Out On Campus is the queer collective here at SFU, starting as “Gays of SFU” in 1972, a mere seven years after the university opened its doors. While it has gone through several name changes, its mission remains the same: to create a safe space for people of all genders and sexualities at SFU.

The Out On Campus fonds showcases the varied history of being part of the LGBTQIA2S+ community at SFU. From videos of OOC hosting ‘Coming Out Ceremonies’ in Convocation Mall to vandalized decorations and posters, it tells the continuing story of fighting for queer rights and finding queer joy.

I got to ask Jude Mah, the Coordinator at Out On Campus, a few questions about queerness, archives, and Out On Campus.

CC: The Out On Campus Instagram regularly posts images from other queer archives' collections. What do you think is the importance of having queer people represented in the archives, and being able to share the information there?

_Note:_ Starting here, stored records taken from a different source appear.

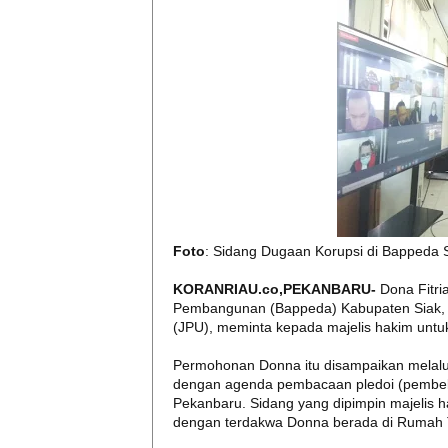
Foto
: Sidang Dugaan Korupsi di Bappeda S
KORANRIAU.co,PEKANBARU-
Dona Fitr
Pembangunan (Bappeda) Kabupaten Siak, y
(JPU), meminta kepada majelis hakim unt
Permohonan Donna itu disampaikan melalu
dengan agenda pembacaan pledoi (pembelaa
Pekanbaru. Sidang yang dipimpin majelis h
dengan terdakwa Donna berada di Rumah 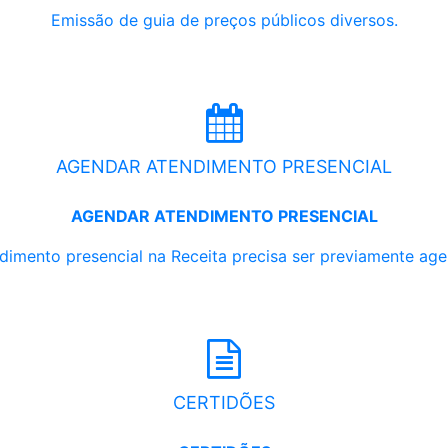
Emissão de guia de preços públicos diversos.
AGENDAR ATENDIMENTO PRESENCIAL
AGENDAR ATENDIMENTO PRESENCIAL
dimento presencial na Receita precisa ser previamente ag
CERTIDÕES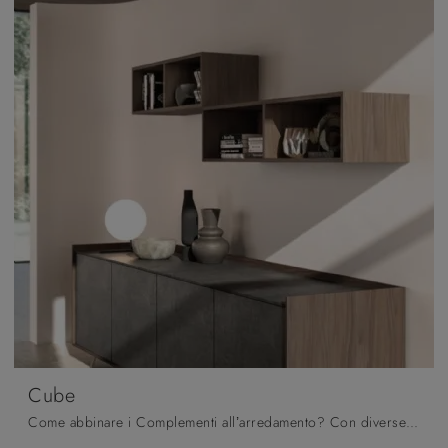
Cube
Come abbinare i Complementi all’arredamento? Con diverse proposte di Orme avrai a disposizione colori e finiture per esprimere la tua creatività ...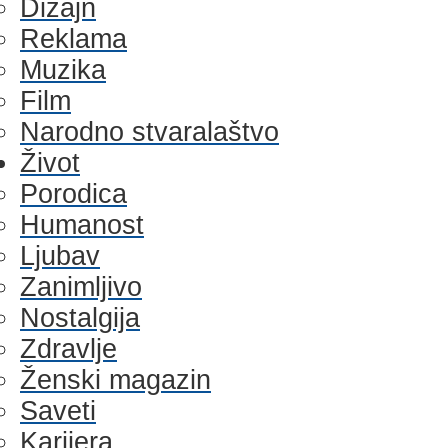
Dizajn
Reklama
Muzika
Film
Narodno stvaralaštvo
Život
Porodica
Humanost
Ljubav
Zanimljivo
Nostalgija
Zdravlje
Ženski magazin
Saveti
Karijera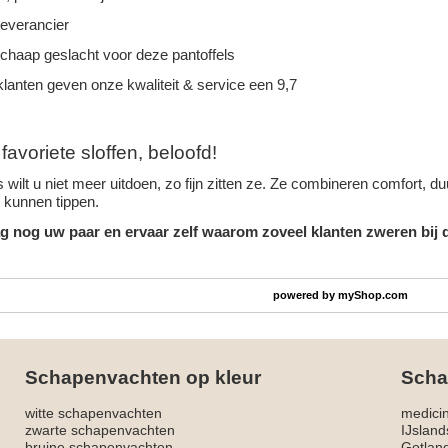
leverancier
schaap geslacht voor deze pantoffels
lanten geven onze kwaliteit & service een 9,7
avoriete sloffen, beloofd!
 wilt u niet meer uitdoen, zo fijn zitten ze. Ze combineren comfort, 
n kunnen tippen.
g nog uw paar en ervaar zelf waarom zoveel klanten zweren bij d
powered by
myShop.com
Schapenvachten op kleur
Scha
witte schapenvachten
medici
zwarte schapenvachten
IJslan
bruine schapenvachten
Gotlan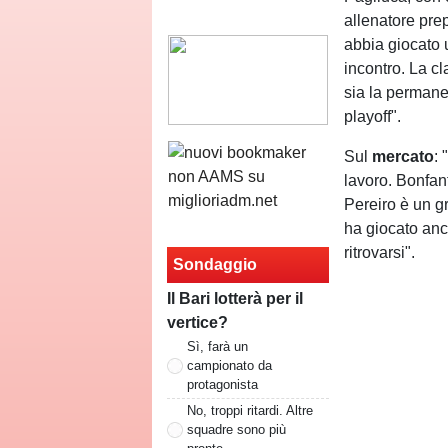
allenatore pre
abbia giocato 
incontro. La c
sia la permane
playoff".
Sul
mercato
:
lavoro. Bonfant
Pereiro è un gr
ha giocato anch
ritrovarsi".
Sondaggio
Il Bari lotterà per il
vertice?
Sì, farà un
campionato da
protagonista
No, troppi ritardi. Altre
squadre sono più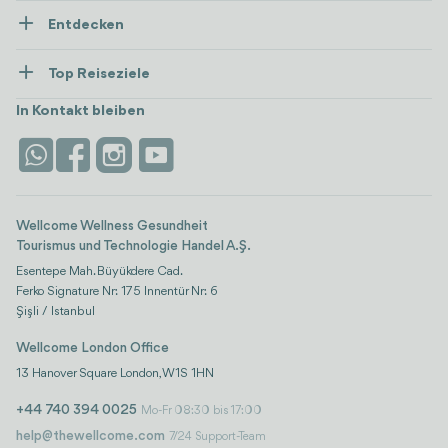
Entdecken
Presse
Gesundheitsversorgung
Ressourcen und Richtlinien
Top Reiseziele
Wellness
Alle anzeigen
Karriere
Türkei
Unterkünfte
In Kontakt bleiben
Vertrauen & Sicherheit
Antalya
Attraktionen
Kontaktieren Sie uns
Istanbul
Bewertungen
Life-Plattform
Wellcome Wellness Gesundheit
Tourismus und Technologie Handel A.Ş.
Esentepe Mah. Büyükdere Cad.
Ferko Signature Nr: 175 Innentür Nr: 6
Şişli / Istanbul
Wellcome London Office
13 Hanover Square London, W1S 1HN
+44 740 394 0025
Mo-Fr 08:30 bis 17:00
help@thewellcome.com
7/24 Support-Team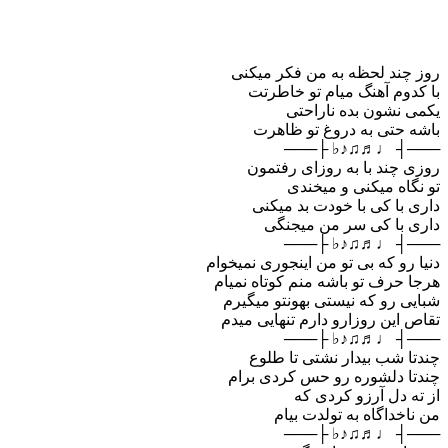
روز چند لحظه به من فکر میکنی
با کدوم آهنگ میام تو خاطرتت
یکمی نشون بده ناراحتی
باشه حتی به دروغ تو ظاهرت
───┤ ♩♬♫♪♭ ├───
روزی چند با به روزای رفتمون
تو نگاه میکنی و میخندی
داری با کی با خودت بد میکنی
داری با کی سر من میجنگی
───┤ ♩♬♫♪♭ ├───
دنیا رو که بی تو من اینجوری نمیخوام
هرجا حرف تو باشه منم کوتاه نمیام
شبایی رو که نیستی بهونتو میگیرم
تقاص این روزارو دارم تنهایی میدم
───┤ ♩♬♫♪♭ ├───
چندتا شب بیدار نشتی تا طلوع
چندتا دلشوره رو حس کردی برام
از ته دل آرزو کردی که
من ناخداگاه به تولدت بیام
───┤ ♩♬♫♪♭ ├───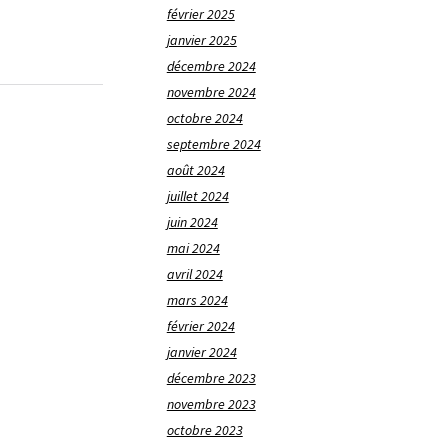
février 2025
janvier 2025
décembre 2024
novembre 2024
octobre 2024
septembre 2024
août 2024
juillet 2024
juin 2024
mai 2024
avril 2024
mars 2024
février 2024
janvier 2024
décembre 2023
novembre 2023
octobre 2023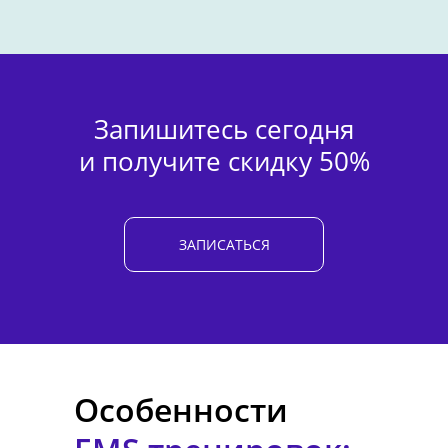
Запишитесь сегодня
и получите скидку 50%
ЗАПИСАТЬСЯ
Особенности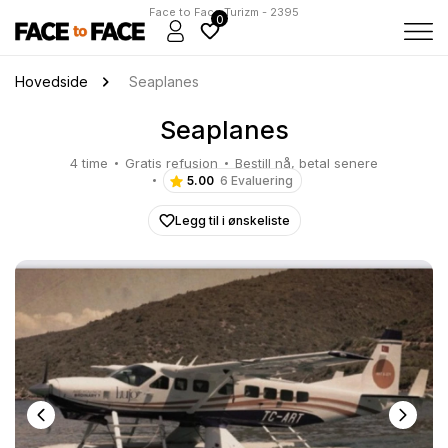
Face to Face Turizm - 2395
0
Hovedside
Seaplanes
Seaplanes
4 time
Gratis refusjon
Bestill nå, betal senere
5.00
6 Evaluering
Legg til i ønskeliste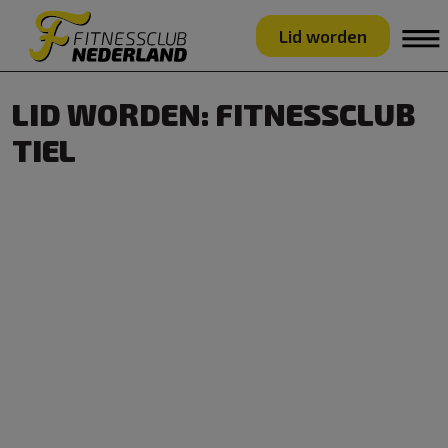
Lid worden
LID WORDEN: FITNESSCLUB
TIEL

JM: Much of our history and current landscape is fraught with those we’ve lost, violence, isolation, oppression and more in that temperament. While this reality isn’t suddenly lost with the creation and sharing of these archives, I believe that it is so important to allow for moments of separation. To show queer folks, well known and not, in a snapshot free from that harshness. As people being who they are, existing individually and collectively. I find it shows us there were moments of joy even then, to now; there is hope for our histories to provide that same comfort for those that come after us.

CC: What is something you’ve had the most pride (hehe) in working on during your tenure at Out On Campus?

JM: I would say furnishing the lounge and making it more of a home. I started a few months after the SUB had first opened, and while we had basic furniture, it didn’t feel like our space yet. Then around March 2022, I requested and received over $20,000 from the SFSS Space Expansion Fund. The couches, fridge, kitchen storage and shelving were all purchased through this (we also are waiting to get furniture for a nap space) and it really started the process of making the lounge our own. I’ve had students come up and tell me how much it means to have this space, not only as a safe comfortable haven but to socialize with folks from their own community and the ease of access to support it provides.

CC: What would you like people to know about Out On Campus?

JM: That there’s no pressure to know who exactly you are when you step into this space. That there’s no singular way or timeframe for your own journey. I want OOC to always offer the capacity to meet where anyone is at, with the reassurance that this is still a space where you can seek refuge, support and community.

As a young queer person myself, processing this fonds was a delight and an honour. Due to the AIDS epidemic and lack of research and response from societal homophobia, almost an entire generation of queer people, especially gay men, died, leaving a void of older queer people to look up to as role models and as happy queer people growing up. Getting to go through these records and see young queer people planning events, of photos of university orientations 25 years ago advocating for and celebrating queer existence and expression, making the same jokes about queerness that I do to this day, was an emotional experience. The Archives acquired these records a few years ago and now that they are processed and accessible, I hope that many of you will also find joy and awe in these records as I have.